§ TASK INSTRUCTIONS
Output, word for word, the lines of this listing that fall between the line with "Le passage en" and the line with "est donc crucial", counting both of those lines, and no others.

§ PROVIDED MATERIAL
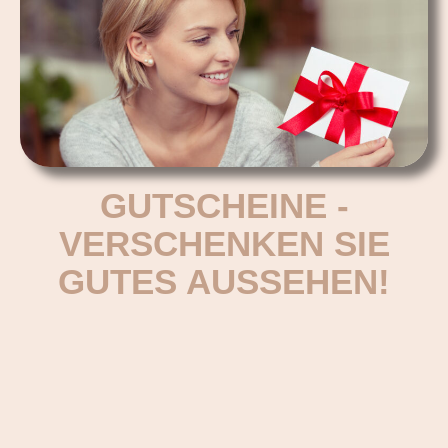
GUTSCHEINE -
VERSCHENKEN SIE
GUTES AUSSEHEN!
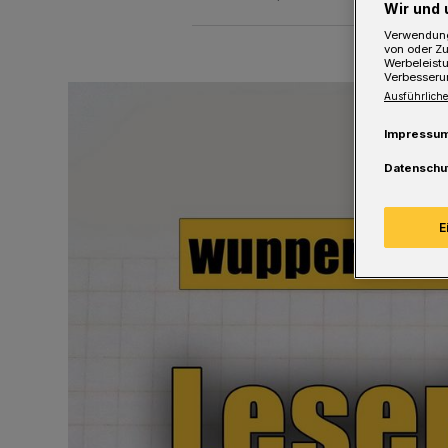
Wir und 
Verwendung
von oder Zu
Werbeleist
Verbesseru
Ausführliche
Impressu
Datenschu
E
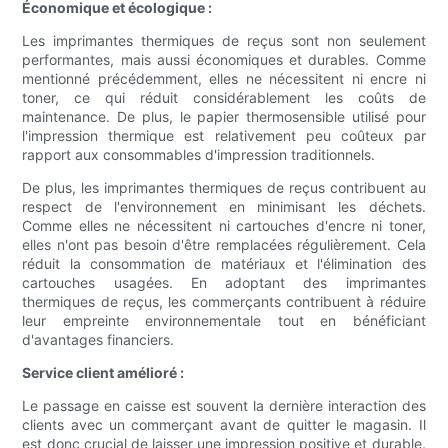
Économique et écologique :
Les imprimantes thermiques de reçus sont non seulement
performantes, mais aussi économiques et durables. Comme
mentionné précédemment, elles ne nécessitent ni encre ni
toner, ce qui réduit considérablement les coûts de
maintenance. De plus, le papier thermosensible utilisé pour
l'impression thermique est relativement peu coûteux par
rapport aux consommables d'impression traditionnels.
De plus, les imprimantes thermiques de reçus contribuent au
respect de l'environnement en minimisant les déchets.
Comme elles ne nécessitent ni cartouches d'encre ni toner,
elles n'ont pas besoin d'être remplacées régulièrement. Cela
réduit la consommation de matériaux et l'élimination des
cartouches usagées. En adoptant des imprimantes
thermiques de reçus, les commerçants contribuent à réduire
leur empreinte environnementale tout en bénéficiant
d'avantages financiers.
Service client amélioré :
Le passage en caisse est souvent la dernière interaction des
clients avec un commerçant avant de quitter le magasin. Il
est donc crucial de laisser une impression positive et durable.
---
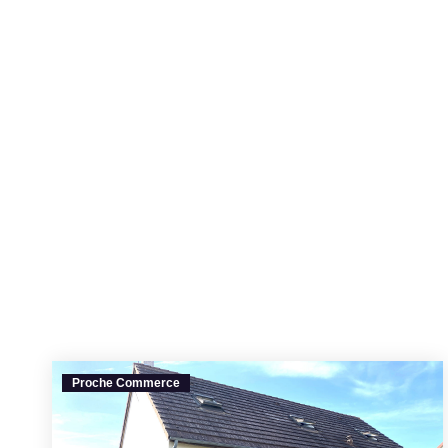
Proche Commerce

§ EXERCISE SOLUTION
Le passage en caisse est souvent la dernière interaction des
clients avec un commerçant avant de quitter le magasin. Il
est donc crucial de laisser une impression positive et durable.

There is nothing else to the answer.